LAWS(DLH)-1995-8-106

J N BHARDWAJ Vs. HINDUSTAN INSECTICIDES LIMITED

Decided On August 28, 1995
J.N.BHARDWAJ Appellant
V/S
HINDUSTAN INSECTICIDES LIMITED Respondents

JUDGEMENT

(1.) This is a petition filed by the petitioner under Article 226 of the Constitution of India against the award of the Labour Court dated 13th June, 1989.

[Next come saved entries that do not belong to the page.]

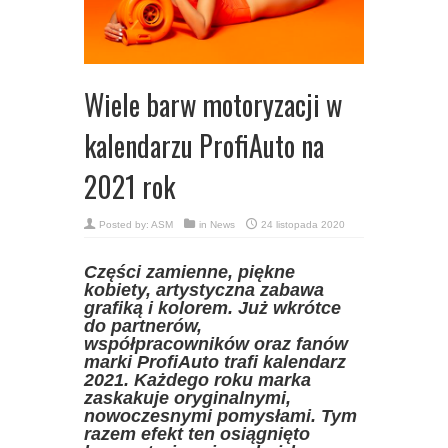
Wiele barw motoryzacji w
kalendarzu ProfiAuto na
2021 rok
Posted by:
ASM
in
News
24 listopada 2020
Części zamienne, piękne
kobiety, artystyczna zabawa
grafiką i kolorem. Już wkrótce
do partnerów,
współpracowników oraz fanów
marki ProfiAuto trafi kalendarz
2021. Każdego roku marka
zaskakuje oryginalnymi,
nowoczesnymi pomysłami. Tym
razem efekt ten osiągnięto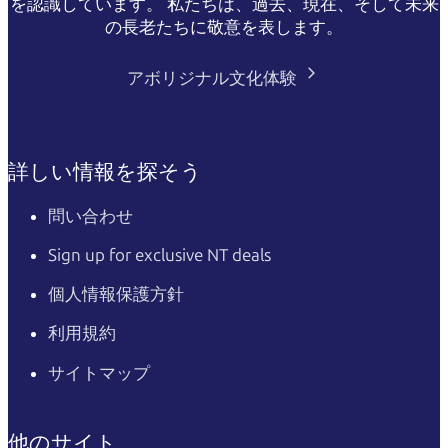
を認識しています。 私たちは、過去、現在、そして未来
の長老たちに敬意を表します。
アボリジナル文化体験
詳しい情報を探そう
問い合わせ
Sign up for exclusive NT deals
個人情報保護方針
利用規約
サイトマップ
他のサイト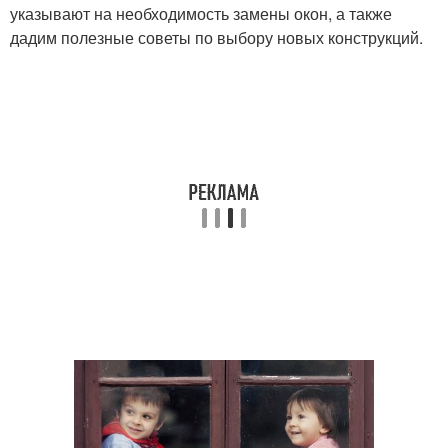
указывают на необходимость замены окон, а также
дадим полезные советы по выбору новых конструкций.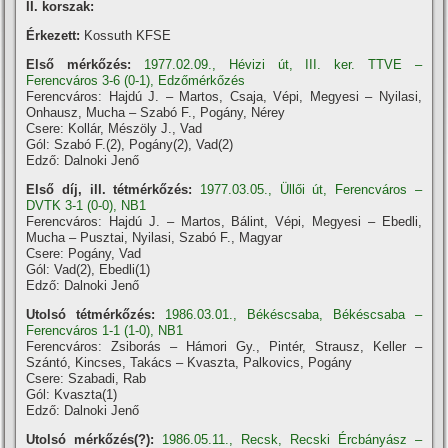
II. korszak:
Érkezett:
Kossuth KFSE
Első mérkőzés:
1977.02.09., Hévizi út, III. ker. TTVE –
Ferencváros 3-6 (0-1), Edzőmérkőzés
Ferencváros: Hajdú J. – Martos, Csaja, Vépi, Megyesi – Nyilasi,
Onhausz, Mucha – Szabó F., Pogány, Nérey
Csere: Kollár, Mészöly J., Vad
Gól: Szabó F.(2), Pogány(2), Vad(2)
Edző: Dalnoki Jenő
Első díj, ill. tétmérkőzés:
1977.03.05., Üllői út, Ferencváros –
DVTK 3-1 (0-0), NB1
Ferencváros: Hajdú J. – Martos, Bálint, Vépi, Megyesi – Ebedli,
Mucha – Pusztai, Nyilasi, Szabó F., Magyar
Csere: Pogány, Vad
Gól: Vad(2), Ebedli(1)
Edző: Dalnoki Jenő
Utolsó tétmérkőzés:
1986.03.01., Békéscsaba, Békéscsaba –
Ferencváros 1-1 (1-0), NB1
Ferencváros: Zsiborás – Hámori Gy., Pintér, Strausz, Keller –
Szántó, Kincses, Takács – Kvaszta, Palkovics, Pogány
Csere: Szabadi, Rab
Gól: Kvaszta(1)
Edző: Dalnoki Jenő
Utolsó mérkőzés(?):
1986.05.11., Recsk, Recski Ércbányász –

(2.) Mr. Vohra, learned Counsel appearing for the petitioner, has assailed the award on the ground that the Labour Court after coming to the conclusion that the termination by discharge of the petitioner was bad for non-compliance of Section 25(f) of the Industrial Disputes Act and the said termination amounted to retrenchment, the Labour Court ought to have allowed reinstatement of the petitioner or in lieu of reinstatement ought to have awarded full back wages. In support of his arguments, Mr. Vohra has cited Gammon India Ltd. v. Niranjan Dass, 1984 IFJ 60 and Punjab Land Dent. & Reclamation Corpn. Ltd., Chandigarh etc & Several Ors. v. Presiding Officer, Labour Court, Chandigarh etc. & Several Ors. (2) 1990 LLJ 70. What Mr.Vohra has contended before me is that if the Labour Court comes to the conclusion that the action of the Management was bad for non-mpliance of Section 25 (f) of the Industrial Disputes Act, the finding of the Labour Court granting 50% wages as compensation in lieu of reinstatement was bad. Mr. Vohra has also contended that if the Management wanted to terminate the services of the workman on any other grounds then the Management would have taken recourse to other provisions and disciplinary proceedings in relation to the absence of the workman.

(3.) On the other hand, Mr. Dhawan, learned Counsel appearing for the respondent, has argued that the contention raised by Mr. Vohra that once the termination is found to be bad the workman has to be reinstated and if, for any reason, he cannot be reinstated the normal rule is that he has to be given full back wages is not correct. The second submission, which has been made before me by Mr. Dhawan, is that this Court, while exercising its jurisdiction under Article 226 of the Constitution of India, would not disturb the finding of fact arrived at by the Labour Court until and unless this Court comes to the conclusion that the award is manifestly bad on account of an error, which is apparent on the record or is otherwise perverse. Mr. Dhawan, in support of his contentions, has also cited Gursharan Singh v. Union of India & Ors., 1994 LAB.I.C.972 and Syed Azam Hussaini v. The Andhra Bank Ltd., JT 1995 (2) SC 37.